Static Malware Analysis of PDF Document
In this blog, I have discussed about static analysis approach of malicious pdf. In Cyber world there are various type of attack vector can be performed via the pdf file like, malicious pdf can be attached with attachment, email & webpage etc, that attached document contains the malicious payload which might be executed after the file get opened & call to secondary payload.

In this blog we will perform step by step static analysis of the malware sample and find its RCA.
Step: 1) First we will calculate the hash value of the sample and check for reputation on TI platform, I have one malicious pdf for analysis

Now check hash “99a84407ad137c16c54310ccf360f89999676520” reputation on virus total

As per the TI result it is a highly malicious & seems java script is embedded with this pdf file. Once pdf is opened java script will execute in backend.
Step: 2) Now for further investigation I will check what kind of strings this badpdf.pdf file have. Go to mal_pdf folder & type Command
$ strings -a badpdf.pdf | less

After hit enter, we will get this output. On the top we see header “%PDF-1.3” it shows the pdf file version and see the keyword OpenAction means once the pdf file is open it will run the embedded java script payload in backend.

- _RAW DATA_:

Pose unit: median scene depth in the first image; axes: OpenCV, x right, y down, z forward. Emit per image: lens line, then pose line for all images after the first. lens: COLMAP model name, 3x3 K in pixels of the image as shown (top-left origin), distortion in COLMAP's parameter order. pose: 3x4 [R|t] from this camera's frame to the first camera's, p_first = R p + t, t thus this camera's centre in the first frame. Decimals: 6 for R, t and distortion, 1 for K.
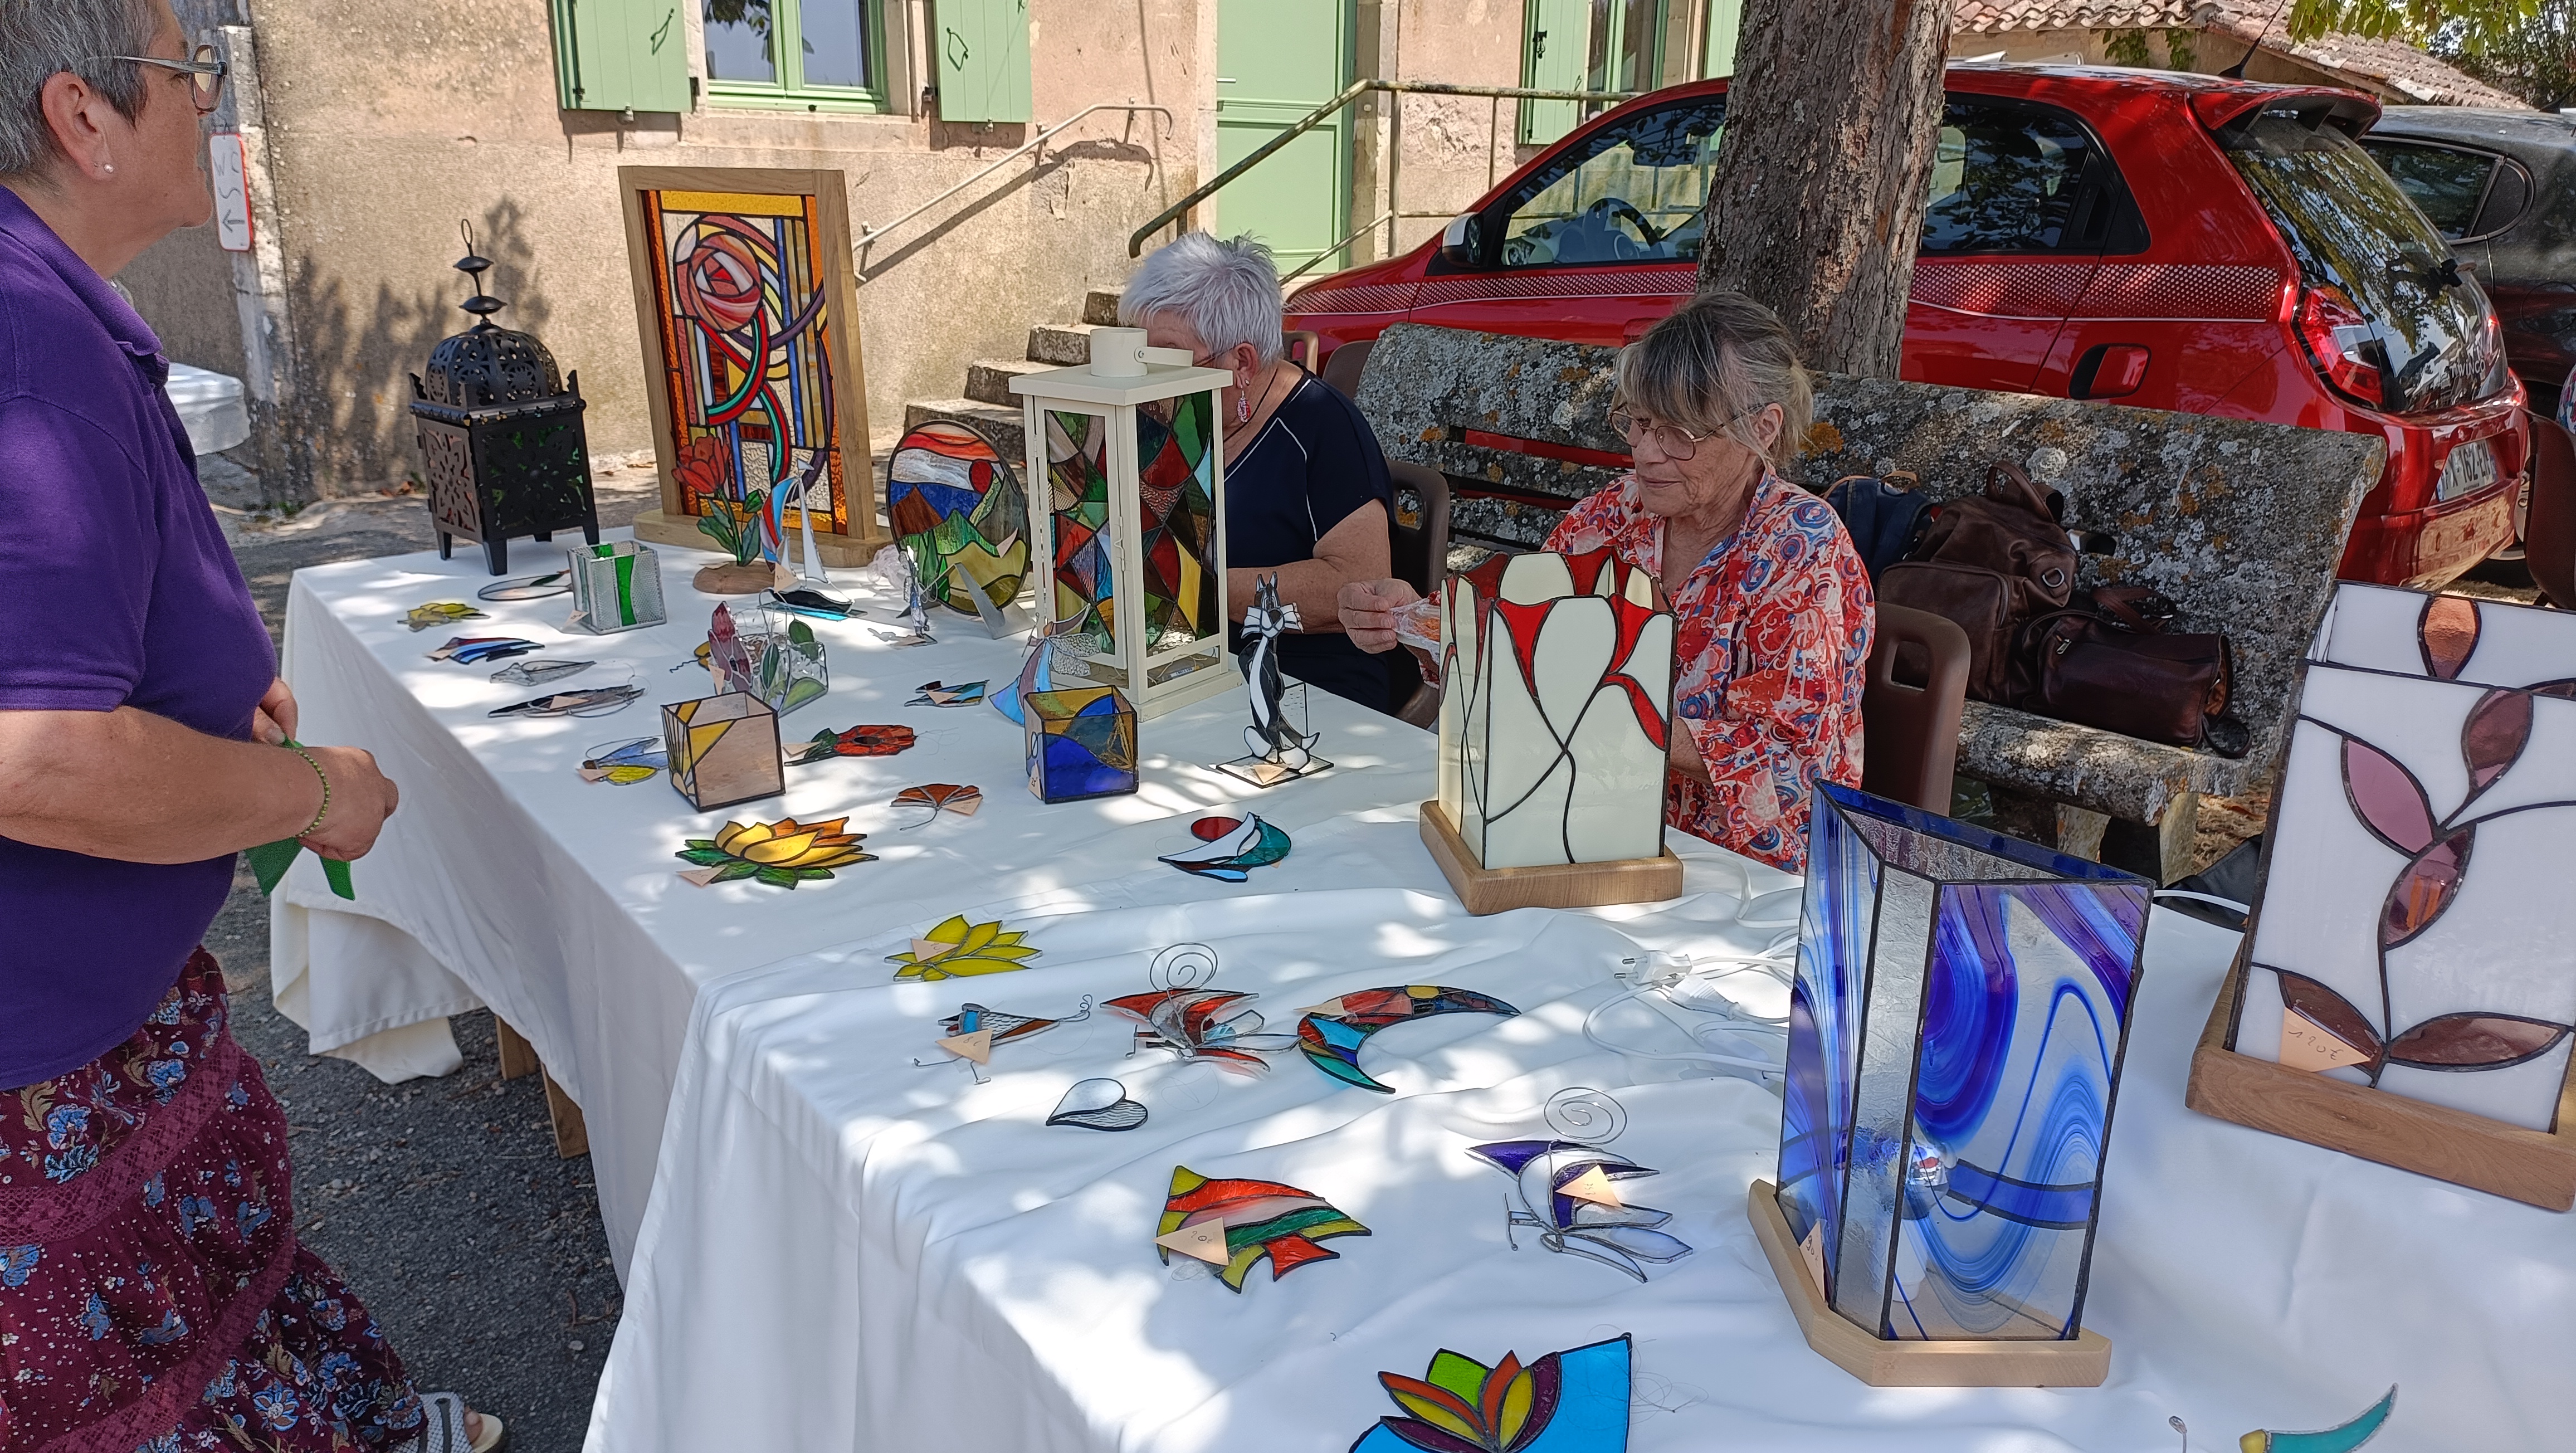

- _WHAT IS BEING ASKED_:
Translate this sentence from the PDF malware analysis post above into Spanish: "Once pdf is opened java script will execute in backend."

- _SOLUTION TO THE EXERCISE_:
Una vez que se abre el pdf, el JavaScript se ejecutará en segundo plano.